Stored data:
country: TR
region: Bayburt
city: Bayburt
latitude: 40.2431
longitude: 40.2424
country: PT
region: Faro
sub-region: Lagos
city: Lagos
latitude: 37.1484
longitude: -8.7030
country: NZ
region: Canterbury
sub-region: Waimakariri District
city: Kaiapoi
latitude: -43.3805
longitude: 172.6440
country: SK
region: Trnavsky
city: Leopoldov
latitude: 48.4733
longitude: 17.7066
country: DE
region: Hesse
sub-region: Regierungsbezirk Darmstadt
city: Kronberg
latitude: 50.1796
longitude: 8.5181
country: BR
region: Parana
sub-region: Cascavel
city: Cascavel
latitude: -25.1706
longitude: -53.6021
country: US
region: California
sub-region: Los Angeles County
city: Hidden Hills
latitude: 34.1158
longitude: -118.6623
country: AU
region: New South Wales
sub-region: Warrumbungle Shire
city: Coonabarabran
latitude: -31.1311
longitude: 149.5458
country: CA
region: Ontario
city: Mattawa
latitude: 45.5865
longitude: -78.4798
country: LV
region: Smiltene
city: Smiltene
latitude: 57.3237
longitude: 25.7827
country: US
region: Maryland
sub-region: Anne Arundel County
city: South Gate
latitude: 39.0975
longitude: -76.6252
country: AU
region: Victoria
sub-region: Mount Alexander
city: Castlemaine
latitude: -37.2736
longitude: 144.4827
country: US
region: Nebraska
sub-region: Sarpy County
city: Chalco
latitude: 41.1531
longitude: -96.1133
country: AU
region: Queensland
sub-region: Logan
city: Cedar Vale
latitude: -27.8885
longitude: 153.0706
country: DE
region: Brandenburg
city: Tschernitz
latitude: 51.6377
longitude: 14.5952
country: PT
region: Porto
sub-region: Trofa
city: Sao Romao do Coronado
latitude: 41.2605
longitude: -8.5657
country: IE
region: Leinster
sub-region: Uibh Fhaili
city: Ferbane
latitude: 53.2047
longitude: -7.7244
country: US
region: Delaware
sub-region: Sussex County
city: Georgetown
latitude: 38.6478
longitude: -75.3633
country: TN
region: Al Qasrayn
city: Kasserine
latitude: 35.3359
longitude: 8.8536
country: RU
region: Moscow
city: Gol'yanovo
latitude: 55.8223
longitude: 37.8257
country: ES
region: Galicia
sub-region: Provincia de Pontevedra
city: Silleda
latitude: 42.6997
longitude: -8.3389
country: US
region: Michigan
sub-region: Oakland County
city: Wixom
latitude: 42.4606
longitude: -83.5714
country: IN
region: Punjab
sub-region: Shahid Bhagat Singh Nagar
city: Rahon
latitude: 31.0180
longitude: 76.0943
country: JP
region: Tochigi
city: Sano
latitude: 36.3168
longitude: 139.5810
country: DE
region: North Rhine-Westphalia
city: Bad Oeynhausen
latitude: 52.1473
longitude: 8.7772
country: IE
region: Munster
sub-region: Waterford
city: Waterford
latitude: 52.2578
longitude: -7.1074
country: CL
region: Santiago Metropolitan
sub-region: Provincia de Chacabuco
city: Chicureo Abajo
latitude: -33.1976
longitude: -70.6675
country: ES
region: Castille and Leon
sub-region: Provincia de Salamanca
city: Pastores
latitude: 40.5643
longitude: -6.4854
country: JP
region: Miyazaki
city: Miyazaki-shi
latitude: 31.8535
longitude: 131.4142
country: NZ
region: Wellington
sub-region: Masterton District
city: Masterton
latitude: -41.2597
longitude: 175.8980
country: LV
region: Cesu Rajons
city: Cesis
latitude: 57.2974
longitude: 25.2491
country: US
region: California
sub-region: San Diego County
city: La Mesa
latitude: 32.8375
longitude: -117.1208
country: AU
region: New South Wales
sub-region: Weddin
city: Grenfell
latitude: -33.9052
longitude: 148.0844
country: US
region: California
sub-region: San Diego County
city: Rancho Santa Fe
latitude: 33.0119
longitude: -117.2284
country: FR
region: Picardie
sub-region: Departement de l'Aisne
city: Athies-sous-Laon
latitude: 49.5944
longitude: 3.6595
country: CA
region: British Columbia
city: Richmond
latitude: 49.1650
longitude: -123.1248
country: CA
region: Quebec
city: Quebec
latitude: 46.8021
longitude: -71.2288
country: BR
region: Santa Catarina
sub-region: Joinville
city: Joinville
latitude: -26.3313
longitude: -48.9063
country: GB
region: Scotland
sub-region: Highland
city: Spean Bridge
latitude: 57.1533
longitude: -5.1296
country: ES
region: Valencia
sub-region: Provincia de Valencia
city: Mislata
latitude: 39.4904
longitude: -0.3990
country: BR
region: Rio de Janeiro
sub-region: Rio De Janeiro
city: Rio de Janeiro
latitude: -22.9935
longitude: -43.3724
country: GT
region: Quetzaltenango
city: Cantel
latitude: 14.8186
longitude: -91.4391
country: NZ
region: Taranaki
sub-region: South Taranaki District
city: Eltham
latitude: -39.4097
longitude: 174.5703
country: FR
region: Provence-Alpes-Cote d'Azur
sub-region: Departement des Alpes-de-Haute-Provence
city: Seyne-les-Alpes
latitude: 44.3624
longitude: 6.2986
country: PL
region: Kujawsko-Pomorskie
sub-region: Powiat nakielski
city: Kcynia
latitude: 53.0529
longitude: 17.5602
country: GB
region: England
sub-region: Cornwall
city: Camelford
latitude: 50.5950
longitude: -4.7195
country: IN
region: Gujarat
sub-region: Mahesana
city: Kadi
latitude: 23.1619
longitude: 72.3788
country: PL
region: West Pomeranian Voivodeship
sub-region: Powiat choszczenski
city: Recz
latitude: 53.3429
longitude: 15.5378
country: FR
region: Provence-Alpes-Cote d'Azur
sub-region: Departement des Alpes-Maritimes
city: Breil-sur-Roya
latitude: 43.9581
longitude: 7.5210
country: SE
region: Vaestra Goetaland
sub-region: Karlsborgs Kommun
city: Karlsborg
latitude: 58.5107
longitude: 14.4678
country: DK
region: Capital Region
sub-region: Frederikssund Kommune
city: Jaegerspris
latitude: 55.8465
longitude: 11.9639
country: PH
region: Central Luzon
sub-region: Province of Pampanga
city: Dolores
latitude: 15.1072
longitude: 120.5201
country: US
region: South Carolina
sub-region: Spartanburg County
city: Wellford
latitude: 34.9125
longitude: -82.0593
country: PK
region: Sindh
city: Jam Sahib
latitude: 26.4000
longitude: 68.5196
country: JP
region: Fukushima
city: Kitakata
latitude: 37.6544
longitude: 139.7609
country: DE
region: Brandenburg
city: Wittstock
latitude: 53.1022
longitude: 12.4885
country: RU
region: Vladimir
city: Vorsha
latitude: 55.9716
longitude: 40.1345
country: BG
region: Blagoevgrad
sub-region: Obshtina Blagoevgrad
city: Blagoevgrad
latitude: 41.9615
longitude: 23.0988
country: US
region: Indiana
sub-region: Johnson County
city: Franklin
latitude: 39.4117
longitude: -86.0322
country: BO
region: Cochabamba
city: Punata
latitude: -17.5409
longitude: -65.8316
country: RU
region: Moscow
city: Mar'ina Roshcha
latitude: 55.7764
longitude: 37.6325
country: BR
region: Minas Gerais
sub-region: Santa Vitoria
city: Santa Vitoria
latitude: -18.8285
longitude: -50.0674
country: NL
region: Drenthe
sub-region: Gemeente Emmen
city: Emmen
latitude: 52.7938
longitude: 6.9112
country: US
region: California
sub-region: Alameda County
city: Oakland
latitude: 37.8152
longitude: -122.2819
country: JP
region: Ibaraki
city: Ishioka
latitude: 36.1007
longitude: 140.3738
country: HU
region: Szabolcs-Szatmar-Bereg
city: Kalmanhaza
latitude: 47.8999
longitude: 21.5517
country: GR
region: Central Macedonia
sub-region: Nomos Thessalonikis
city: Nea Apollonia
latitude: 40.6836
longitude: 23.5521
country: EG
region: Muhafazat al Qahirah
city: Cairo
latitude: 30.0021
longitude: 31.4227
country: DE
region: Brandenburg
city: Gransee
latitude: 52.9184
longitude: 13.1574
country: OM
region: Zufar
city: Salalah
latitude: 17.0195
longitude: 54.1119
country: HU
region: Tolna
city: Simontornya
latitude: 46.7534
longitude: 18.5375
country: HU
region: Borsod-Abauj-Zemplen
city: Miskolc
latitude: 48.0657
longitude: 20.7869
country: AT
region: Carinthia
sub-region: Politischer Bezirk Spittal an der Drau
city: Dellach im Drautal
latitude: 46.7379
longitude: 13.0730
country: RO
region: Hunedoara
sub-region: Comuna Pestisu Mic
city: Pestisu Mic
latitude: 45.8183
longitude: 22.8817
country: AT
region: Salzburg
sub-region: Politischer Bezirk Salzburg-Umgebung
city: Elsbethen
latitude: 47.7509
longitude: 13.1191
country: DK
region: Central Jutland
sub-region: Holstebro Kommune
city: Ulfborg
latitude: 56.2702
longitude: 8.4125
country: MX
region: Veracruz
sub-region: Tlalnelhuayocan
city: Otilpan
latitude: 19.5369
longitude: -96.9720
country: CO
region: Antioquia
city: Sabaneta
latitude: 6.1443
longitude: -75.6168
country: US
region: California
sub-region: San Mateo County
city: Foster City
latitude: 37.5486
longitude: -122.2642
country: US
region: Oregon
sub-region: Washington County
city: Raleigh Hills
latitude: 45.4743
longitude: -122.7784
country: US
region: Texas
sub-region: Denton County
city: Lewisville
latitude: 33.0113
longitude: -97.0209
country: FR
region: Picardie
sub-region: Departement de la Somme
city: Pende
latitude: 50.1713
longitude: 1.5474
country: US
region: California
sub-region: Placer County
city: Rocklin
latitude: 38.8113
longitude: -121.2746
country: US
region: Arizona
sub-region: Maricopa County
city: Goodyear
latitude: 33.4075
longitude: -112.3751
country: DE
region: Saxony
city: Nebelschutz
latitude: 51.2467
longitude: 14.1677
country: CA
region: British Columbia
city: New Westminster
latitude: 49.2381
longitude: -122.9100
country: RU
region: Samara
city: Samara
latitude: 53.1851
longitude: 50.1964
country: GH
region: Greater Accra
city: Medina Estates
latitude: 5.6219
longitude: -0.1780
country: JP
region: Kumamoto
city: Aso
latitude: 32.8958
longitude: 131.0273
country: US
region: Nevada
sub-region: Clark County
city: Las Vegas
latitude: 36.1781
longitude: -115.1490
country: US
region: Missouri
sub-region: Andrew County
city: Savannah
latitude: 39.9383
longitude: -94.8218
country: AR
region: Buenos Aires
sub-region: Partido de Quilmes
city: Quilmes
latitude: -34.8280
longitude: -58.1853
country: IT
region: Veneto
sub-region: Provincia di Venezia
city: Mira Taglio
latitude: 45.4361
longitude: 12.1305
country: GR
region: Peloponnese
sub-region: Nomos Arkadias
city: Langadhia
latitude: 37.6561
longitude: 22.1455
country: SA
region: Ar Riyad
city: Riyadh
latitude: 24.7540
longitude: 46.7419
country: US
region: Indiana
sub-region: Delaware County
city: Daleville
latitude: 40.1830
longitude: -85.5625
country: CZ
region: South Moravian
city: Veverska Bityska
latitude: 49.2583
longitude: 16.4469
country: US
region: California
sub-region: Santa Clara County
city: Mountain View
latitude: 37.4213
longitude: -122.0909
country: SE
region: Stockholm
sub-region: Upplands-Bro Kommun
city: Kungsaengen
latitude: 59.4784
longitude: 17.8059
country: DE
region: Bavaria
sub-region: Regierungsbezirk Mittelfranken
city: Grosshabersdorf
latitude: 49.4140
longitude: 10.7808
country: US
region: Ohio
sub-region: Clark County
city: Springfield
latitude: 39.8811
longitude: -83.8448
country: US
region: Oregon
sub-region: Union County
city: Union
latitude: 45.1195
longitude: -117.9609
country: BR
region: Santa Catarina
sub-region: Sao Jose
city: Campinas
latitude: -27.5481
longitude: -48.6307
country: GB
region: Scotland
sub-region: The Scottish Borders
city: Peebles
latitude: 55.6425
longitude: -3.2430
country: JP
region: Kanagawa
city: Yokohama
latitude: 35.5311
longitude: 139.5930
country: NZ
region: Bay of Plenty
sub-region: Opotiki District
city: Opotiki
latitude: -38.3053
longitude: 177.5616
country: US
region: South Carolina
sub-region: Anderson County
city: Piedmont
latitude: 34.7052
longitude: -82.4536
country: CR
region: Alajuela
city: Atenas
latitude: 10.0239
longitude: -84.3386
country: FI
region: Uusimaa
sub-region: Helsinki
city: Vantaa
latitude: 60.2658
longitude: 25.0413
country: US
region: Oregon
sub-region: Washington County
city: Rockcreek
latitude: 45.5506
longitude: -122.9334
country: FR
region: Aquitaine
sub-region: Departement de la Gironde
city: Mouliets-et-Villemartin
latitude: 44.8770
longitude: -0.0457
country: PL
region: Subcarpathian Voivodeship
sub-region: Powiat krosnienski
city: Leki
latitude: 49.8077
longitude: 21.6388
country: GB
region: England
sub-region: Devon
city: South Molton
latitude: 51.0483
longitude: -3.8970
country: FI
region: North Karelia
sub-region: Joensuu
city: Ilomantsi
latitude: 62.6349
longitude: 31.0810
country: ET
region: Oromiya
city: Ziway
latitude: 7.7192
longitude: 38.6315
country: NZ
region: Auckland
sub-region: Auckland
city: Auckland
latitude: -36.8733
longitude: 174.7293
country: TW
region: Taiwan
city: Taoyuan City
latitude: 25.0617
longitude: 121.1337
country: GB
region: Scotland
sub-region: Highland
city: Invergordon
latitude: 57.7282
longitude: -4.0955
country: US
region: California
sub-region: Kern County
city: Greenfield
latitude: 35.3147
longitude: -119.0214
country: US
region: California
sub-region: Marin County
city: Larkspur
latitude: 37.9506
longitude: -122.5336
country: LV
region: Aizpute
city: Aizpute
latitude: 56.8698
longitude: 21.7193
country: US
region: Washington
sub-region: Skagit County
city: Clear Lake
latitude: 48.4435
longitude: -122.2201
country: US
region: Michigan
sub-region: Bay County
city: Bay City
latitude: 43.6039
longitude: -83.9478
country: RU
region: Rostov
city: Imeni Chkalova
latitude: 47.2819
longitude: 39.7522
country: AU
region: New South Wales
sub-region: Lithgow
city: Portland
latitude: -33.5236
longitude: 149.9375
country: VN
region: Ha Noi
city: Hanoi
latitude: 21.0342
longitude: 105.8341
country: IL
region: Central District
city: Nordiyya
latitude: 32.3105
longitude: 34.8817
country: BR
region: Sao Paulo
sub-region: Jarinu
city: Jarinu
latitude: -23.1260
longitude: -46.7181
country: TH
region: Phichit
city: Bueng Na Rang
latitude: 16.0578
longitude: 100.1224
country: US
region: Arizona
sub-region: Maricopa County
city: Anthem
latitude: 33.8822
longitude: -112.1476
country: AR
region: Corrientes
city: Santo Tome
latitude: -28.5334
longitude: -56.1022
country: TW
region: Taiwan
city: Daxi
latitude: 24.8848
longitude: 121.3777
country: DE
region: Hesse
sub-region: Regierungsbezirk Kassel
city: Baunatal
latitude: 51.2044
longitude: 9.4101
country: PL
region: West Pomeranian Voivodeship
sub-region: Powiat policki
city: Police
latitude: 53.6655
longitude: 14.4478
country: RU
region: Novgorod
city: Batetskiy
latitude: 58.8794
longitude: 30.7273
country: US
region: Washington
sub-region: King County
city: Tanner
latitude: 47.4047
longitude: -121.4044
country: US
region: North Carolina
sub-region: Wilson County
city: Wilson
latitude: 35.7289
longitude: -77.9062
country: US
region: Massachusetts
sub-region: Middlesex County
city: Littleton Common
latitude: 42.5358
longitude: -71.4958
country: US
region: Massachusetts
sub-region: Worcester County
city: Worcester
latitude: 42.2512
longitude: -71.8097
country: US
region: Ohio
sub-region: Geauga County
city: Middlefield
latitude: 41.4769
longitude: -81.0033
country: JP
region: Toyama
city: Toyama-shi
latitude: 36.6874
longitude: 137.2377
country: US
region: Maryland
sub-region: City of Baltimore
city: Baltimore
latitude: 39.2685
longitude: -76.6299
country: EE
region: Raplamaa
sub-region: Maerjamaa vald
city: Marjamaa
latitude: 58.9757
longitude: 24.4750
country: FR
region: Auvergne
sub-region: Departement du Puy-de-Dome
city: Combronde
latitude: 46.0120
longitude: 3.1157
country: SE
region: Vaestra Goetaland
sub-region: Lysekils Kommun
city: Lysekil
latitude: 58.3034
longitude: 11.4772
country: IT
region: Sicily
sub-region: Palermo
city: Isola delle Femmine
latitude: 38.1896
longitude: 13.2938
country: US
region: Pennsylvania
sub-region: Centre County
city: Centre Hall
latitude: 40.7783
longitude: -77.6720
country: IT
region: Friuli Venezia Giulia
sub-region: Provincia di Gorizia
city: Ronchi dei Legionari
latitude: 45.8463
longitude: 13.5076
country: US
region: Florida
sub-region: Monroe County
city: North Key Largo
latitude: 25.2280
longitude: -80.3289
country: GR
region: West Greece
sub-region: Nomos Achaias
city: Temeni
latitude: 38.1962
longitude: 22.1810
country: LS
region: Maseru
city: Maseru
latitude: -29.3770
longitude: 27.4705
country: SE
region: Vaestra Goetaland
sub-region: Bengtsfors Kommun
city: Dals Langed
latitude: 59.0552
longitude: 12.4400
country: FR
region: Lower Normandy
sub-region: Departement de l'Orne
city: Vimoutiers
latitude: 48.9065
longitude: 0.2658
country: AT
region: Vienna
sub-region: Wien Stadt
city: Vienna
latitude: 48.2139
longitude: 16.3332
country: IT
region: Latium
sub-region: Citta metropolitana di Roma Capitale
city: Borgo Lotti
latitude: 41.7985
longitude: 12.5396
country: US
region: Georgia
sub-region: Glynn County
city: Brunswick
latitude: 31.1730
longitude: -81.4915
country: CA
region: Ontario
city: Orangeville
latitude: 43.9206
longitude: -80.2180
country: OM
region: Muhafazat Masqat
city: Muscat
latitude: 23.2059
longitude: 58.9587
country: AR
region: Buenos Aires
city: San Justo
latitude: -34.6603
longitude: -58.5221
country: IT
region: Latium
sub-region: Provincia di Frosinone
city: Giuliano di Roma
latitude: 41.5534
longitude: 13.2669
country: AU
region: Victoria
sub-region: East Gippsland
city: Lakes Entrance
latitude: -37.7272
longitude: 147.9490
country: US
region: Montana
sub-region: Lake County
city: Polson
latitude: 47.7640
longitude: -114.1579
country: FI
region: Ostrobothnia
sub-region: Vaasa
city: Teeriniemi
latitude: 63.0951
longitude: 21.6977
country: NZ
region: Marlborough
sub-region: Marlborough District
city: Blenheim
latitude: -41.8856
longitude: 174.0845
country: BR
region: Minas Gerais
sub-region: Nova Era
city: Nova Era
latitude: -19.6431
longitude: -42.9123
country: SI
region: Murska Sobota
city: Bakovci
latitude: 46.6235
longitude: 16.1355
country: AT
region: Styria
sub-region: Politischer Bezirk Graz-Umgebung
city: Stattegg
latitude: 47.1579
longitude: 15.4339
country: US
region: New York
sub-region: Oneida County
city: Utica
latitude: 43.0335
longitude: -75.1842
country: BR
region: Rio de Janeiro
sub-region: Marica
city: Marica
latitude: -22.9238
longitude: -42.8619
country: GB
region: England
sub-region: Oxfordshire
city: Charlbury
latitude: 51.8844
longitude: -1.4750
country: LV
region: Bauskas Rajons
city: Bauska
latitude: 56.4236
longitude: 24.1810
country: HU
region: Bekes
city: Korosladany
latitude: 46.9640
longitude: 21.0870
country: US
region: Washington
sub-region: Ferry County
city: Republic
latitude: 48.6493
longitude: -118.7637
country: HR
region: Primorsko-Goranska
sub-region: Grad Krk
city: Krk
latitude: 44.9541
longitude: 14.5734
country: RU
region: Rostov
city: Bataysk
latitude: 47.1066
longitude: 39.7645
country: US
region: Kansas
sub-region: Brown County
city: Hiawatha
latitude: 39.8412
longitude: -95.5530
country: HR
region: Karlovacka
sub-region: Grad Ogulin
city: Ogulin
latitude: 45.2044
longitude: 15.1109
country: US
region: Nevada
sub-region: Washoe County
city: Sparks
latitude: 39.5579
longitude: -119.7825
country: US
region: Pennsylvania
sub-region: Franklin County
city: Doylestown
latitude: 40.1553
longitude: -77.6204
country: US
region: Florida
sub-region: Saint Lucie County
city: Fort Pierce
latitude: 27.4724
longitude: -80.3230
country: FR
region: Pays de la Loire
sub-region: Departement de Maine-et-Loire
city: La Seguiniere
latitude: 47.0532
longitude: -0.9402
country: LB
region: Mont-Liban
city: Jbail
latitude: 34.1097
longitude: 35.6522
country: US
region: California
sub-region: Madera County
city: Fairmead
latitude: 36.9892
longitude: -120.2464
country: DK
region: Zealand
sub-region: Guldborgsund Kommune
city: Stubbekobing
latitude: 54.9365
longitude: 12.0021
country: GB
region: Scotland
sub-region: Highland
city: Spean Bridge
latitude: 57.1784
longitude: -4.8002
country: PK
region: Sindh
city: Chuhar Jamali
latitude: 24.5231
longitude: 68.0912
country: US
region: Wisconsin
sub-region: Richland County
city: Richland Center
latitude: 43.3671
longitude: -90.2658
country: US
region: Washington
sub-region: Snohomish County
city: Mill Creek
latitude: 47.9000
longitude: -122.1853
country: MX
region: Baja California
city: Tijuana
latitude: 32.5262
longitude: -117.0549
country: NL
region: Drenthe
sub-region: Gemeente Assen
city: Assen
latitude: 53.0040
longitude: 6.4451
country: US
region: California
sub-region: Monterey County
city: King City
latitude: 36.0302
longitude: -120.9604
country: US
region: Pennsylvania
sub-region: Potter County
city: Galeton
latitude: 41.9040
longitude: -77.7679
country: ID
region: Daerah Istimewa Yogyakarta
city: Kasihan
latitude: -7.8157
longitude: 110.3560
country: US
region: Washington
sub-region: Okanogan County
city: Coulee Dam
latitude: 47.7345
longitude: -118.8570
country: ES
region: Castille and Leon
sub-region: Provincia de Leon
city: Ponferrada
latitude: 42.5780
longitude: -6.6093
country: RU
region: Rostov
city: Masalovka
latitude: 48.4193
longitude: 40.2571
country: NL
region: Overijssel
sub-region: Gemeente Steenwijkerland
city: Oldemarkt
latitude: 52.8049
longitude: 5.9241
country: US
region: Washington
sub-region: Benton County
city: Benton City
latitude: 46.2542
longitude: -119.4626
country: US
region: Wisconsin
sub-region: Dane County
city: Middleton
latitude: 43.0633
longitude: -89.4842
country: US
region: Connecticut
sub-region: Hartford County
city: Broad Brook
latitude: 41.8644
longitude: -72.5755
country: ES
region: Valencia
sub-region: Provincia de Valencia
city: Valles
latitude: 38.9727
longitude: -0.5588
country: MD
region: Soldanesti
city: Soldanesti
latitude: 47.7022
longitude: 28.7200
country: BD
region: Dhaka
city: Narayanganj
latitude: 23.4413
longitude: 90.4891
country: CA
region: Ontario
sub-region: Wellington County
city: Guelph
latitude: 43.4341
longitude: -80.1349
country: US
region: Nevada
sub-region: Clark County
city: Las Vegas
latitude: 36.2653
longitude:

Instructions for the task: Copy the lines above verbatim, starting at the line that has "latitude: 45.2044" and stopping after the line that has "sub-region: Provincia de Leon".

Solution to this exercise:
latitude: 45.2044
longitude: 15.1109
country: US
region: Nevada
sub-region: Washoe County
city: Sparks
latitude: 39.5579
longitude: -119.7825
country: US
region: Pennsylvania
sub-region: Franklin County
city: Doylestown
latitude: 40.1553
longitude: -77.6204
country: US
region: Florida
sub-region: Saint Lucie County
city: Fort Pierce
latitude: 27.4724
longitude: -80.3230
country: FR
region: Pays de la Loire
sub-region: Departement de Maine-et-Loire
city: La Seguiniere
latitude: 47.0532
longitude: -0.9402
country: LB
region: Mont-Liban
city: Jbail
latitude: 34.1097
longitude: 35.6522
country: US
region: California
sub-region: Madera County
city: Fairmead
latitude: 36.9892
longitude: -120.2464
country: DK
region: Zealand
sub-region: Guldborgsund Kommune
city: Stubbekobing
latitude: 54.9365
longitude: 12.0021
country: GB
region: Scotland
sub-region: Highland
city: Spean Bridge
latitude: 57.1784
longitude: -4.8002
country: PK
region: Sindh
city: Chuhar Jamali
latitude: 24.5231
longitude: 68.0912
country: US
region: Wisconsin
sub-region: Richland County
city: Richland Center
latitude: 43.3671
longitude: -90.2658
country: US
region: Washington
sub-region: Snohomish County
city: Mill Creek
latitude: 47.9000
longitude: -122.1853
country: MX
region: Baja California
city: Tijuana
latitude: 32.5262
longitude: -117.0549
country: NL
region: Drenthe
sub-region: Gemeente Assen
city: Assen
latitude: 53.0040
longitude: 6.4451
country: US
region: California
sub-region: Monterey County
city: King City
latitude: 36.0302
longitude: -120.9604
country: US
region: Pennsylvania
sub-region: Potter County
city: Galeton
latitude: 41.9040
longitude: -77.7679
country: ID
region: Daerah Istimewa Yogyakarta
city: Kasihan
latitude: -7.8157
longitude: 110.3560
country: US
region: Washington
sub-region: Okanogan County
city: Coulee Dam
latitude: 47.7345
longitude: -118.8570
country: ES
region: Castille and Leon
sub-region: Provincia de Leon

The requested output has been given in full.